Work to complete: Scan the material and copy out each line where the word "Left" occurs.

Records shown:
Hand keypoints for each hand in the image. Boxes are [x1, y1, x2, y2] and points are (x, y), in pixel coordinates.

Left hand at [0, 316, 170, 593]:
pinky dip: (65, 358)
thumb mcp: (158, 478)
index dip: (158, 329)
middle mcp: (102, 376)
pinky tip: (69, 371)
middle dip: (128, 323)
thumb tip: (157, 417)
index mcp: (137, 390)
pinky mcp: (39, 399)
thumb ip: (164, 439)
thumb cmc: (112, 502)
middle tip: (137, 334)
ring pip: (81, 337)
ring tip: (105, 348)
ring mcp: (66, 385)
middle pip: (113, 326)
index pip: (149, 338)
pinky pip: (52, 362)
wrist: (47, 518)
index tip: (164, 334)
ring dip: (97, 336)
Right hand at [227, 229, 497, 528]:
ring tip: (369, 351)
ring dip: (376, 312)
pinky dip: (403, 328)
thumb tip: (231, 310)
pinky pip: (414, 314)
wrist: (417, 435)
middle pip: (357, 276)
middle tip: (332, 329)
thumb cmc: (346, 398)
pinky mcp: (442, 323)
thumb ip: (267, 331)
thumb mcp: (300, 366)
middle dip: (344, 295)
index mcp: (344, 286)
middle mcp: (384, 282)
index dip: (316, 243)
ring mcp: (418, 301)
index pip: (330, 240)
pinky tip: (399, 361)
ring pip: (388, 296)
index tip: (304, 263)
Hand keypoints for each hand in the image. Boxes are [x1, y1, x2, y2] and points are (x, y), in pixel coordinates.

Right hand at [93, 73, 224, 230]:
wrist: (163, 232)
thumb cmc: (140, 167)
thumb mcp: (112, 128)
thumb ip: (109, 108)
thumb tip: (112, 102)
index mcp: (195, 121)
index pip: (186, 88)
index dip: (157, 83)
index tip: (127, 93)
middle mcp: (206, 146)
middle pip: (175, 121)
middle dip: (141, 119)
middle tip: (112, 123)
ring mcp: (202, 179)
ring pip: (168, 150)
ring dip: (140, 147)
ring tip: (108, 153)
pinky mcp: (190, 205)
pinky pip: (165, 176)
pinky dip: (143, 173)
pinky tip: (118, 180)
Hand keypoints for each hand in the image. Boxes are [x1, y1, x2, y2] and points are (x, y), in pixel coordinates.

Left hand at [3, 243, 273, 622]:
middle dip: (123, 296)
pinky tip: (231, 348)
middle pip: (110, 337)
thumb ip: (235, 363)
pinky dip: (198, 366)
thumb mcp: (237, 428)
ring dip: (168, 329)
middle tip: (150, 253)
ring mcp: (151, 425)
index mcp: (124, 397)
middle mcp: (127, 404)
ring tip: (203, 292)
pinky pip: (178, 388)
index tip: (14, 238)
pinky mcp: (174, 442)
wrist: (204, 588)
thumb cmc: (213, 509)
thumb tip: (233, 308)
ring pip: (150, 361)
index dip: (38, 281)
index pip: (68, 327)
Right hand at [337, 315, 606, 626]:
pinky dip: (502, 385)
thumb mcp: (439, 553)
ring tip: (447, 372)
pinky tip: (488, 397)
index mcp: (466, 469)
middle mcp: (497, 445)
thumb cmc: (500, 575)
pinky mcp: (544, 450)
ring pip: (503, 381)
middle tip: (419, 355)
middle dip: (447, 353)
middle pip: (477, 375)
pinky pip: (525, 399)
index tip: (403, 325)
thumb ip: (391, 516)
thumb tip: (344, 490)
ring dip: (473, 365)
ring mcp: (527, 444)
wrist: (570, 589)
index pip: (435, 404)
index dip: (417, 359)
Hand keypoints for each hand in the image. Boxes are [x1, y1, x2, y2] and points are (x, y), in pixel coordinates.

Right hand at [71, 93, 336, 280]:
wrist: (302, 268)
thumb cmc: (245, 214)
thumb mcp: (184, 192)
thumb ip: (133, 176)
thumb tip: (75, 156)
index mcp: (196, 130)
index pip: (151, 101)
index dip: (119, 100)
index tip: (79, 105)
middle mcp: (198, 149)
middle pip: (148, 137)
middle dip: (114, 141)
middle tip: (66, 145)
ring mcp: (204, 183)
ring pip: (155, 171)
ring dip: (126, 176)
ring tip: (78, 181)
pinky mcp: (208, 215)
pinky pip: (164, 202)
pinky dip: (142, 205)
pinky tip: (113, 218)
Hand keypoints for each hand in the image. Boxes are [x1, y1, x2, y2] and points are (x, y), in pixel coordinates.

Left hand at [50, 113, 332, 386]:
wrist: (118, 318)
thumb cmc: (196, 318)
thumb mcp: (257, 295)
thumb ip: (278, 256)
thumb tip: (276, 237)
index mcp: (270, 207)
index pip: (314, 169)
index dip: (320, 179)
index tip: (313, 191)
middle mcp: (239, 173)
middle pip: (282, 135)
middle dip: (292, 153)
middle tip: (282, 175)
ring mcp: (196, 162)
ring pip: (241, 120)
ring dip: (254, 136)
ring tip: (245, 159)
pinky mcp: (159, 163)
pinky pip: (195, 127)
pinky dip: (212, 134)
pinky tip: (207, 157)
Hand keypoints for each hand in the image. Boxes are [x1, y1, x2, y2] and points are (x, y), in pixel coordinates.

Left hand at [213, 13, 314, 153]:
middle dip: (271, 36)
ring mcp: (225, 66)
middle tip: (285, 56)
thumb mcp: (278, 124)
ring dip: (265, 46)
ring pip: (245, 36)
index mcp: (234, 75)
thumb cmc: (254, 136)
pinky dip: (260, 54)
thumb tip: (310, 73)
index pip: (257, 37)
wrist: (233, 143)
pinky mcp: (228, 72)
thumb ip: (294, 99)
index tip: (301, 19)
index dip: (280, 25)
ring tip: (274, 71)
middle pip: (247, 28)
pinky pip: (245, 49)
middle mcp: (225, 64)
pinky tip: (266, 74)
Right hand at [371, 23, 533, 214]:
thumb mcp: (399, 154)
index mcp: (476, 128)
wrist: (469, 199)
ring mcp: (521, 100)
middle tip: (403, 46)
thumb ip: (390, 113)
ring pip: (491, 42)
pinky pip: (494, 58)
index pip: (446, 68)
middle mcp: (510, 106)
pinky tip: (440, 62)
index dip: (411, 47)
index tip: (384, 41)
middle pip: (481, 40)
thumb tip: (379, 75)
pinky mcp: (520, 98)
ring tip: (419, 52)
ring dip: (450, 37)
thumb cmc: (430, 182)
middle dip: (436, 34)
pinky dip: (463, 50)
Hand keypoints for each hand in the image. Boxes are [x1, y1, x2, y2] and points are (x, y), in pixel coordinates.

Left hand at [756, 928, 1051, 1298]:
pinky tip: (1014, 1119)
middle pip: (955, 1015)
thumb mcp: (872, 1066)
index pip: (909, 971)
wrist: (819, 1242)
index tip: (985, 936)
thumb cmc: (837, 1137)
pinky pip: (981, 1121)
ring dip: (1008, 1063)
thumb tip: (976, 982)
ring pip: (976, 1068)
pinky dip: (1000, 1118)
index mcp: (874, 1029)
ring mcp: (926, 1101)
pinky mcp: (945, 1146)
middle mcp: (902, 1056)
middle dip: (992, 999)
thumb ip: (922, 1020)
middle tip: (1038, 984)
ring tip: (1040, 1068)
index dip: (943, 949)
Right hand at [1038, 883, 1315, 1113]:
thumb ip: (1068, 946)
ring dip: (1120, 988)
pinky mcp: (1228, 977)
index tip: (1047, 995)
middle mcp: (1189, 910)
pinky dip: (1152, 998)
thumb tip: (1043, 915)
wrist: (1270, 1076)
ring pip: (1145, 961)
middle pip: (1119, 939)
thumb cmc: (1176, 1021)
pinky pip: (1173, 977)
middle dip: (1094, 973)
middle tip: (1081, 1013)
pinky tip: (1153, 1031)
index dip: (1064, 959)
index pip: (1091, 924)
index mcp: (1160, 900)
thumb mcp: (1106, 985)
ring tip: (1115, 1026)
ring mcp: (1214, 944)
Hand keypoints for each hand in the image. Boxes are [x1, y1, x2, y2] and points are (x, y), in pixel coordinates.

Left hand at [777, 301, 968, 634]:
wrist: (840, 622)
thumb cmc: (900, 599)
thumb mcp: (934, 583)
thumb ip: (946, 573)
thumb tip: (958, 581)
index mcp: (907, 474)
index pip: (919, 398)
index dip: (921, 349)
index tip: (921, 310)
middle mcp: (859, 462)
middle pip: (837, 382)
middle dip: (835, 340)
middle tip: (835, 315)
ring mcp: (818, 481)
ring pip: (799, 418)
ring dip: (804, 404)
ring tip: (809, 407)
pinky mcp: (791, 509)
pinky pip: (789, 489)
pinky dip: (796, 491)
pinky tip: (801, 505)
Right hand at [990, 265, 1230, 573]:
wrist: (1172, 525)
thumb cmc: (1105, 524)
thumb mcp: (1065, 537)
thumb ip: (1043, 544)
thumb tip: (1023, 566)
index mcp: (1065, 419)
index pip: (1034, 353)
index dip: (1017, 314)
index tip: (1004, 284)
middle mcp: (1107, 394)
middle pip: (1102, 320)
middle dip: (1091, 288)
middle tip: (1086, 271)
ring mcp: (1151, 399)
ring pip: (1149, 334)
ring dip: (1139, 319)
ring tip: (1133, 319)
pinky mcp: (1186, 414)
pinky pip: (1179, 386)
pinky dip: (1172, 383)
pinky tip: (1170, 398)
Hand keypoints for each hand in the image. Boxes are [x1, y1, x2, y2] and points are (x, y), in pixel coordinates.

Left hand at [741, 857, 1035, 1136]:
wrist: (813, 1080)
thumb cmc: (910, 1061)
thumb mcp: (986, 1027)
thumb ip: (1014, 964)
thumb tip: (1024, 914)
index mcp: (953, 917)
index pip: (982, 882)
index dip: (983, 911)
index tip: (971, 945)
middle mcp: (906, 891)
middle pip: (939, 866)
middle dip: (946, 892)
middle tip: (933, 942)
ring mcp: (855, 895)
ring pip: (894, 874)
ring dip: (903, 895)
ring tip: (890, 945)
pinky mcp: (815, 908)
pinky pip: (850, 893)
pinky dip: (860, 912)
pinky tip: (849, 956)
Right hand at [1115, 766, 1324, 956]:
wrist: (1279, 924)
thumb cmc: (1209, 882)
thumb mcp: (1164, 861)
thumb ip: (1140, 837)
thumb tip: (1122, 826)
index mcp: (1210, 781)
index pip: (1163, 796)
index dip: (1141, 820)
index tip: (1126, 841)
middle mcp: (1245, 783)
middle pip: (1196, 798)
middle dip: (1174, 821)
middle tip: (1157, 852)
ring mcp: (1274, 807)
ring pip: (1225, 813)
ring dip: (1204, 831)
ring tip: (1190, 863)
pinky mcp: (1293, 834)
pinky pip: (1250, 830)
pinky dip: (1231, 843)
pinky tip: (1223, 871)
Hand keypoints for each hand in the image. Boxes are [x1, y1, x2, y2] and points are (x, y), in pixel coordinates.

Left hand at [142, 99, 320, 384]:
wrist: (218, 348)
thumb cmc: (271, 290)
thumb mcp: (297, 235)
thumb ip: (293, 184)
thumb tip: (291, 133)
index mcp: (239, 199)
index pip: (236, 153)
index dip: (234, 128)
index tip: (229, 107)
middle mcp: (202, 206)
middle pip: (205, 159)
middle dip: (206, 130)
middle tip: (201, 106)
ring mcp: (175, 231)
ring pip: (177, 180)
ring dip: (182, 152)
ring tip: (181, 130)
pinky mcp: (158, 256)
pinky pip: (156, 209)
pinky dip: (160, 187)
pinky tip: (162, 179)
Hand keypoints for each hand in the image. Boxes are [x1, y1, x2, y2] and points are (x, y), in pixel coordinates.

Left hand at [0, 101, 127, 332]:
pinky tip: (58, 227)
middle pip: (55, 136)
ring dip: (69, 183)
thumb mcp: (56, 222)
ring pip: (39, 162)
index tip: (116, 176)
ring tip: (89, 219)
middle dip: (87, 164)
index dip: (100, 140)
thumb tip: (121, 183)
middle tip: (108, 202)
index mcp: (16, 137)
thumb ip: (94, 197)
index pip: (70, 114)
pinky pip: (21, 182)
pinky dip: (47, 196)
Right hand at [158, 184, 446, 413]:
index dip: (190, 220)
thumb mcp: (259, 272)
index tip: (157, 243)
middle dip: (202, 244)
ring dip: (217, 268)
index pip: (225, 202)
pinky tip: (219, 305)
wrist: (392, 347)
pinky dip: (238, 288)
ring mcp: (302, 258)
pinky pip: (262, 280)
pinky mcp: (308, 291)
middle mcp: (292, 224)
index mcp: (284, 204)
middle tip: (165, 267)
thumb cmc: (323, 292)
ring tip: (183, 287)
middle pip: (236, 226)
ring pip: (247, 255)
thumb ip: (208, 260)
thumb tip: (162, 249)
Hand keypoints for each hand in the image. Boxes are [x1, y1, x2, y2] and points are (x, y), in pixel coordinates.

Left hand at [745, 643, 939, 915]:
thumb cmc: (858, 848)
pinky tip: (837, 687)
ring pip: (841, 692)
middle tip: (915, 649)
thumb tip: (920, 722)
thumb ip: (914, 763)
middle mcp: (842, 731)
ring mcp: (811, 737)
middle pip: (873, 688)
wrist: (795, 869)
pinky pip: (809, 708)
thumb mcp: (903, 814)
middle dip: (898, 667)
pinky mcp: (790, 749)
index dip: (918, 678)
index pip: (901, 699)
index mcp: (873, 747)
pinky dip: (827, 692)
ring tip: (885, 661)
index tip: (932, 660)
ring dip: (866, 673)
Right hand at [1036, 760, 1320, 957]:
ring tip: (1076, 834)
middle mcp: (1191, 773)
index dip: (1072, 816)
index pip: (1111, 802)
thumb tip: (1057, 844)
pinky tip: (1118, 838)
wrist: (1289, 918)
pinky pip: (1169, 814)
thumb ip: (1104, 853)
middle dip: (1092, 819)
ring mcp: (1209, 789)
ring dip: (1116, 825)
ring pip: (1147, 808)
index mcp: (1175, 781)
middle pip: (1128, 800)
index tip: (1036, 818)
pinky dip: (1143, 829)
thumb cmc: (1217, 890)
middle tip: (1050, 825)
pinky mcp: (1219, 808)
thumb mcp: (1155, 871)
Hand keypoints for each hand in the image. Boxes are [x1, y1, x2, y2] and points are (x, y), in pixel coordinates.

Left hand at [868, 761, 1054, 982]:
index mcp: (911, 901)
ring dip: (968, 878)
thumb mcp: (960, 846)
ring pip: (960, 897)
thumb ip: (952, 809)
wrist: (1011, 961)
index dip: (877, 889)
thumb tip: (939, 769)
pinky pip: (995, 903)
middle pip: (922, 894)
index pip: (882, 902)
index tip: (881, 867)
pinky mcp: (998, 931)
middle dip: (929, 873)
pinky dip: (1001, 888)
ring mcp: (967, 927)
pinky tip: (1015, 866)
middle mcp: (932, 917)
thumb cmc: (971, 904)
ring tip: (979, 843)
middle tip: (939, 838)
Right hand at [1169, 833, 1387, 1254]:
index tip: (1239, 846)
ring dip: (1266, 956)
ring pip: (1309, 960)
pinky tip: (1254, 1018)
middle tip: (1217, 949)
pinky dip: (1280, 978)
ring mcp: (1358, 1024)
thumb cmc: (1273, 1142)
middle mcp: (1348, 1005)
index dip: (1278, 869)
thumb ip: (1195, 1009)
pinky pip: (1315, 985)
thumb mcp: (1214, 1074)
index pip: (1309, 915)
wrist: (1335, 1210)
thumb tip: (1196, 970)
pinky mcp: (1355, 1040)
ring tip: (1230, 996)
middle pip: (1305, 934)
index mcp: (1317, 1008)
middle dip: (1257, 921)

Exercise result:
Left hand at [0, 316, 170, 593]:
Left hand at [3, 243, 273, 622]:
Left hand at [50, 113, 332, 386]:
Left hand at [213, 13, 314, 153]:
Left hand at [756, 928, 1051, 1298]:
Left hand at [777, 301, 968, 634]:
Left hand at [741, 857, 1035, 1136]:
Left hand at [142, 99, 320, 384]:
Left hand at [0, 101, 127, 332]:
Left hand at [745, 643, 939, 915]:
Left hand at [868, 761, 1054, 982]:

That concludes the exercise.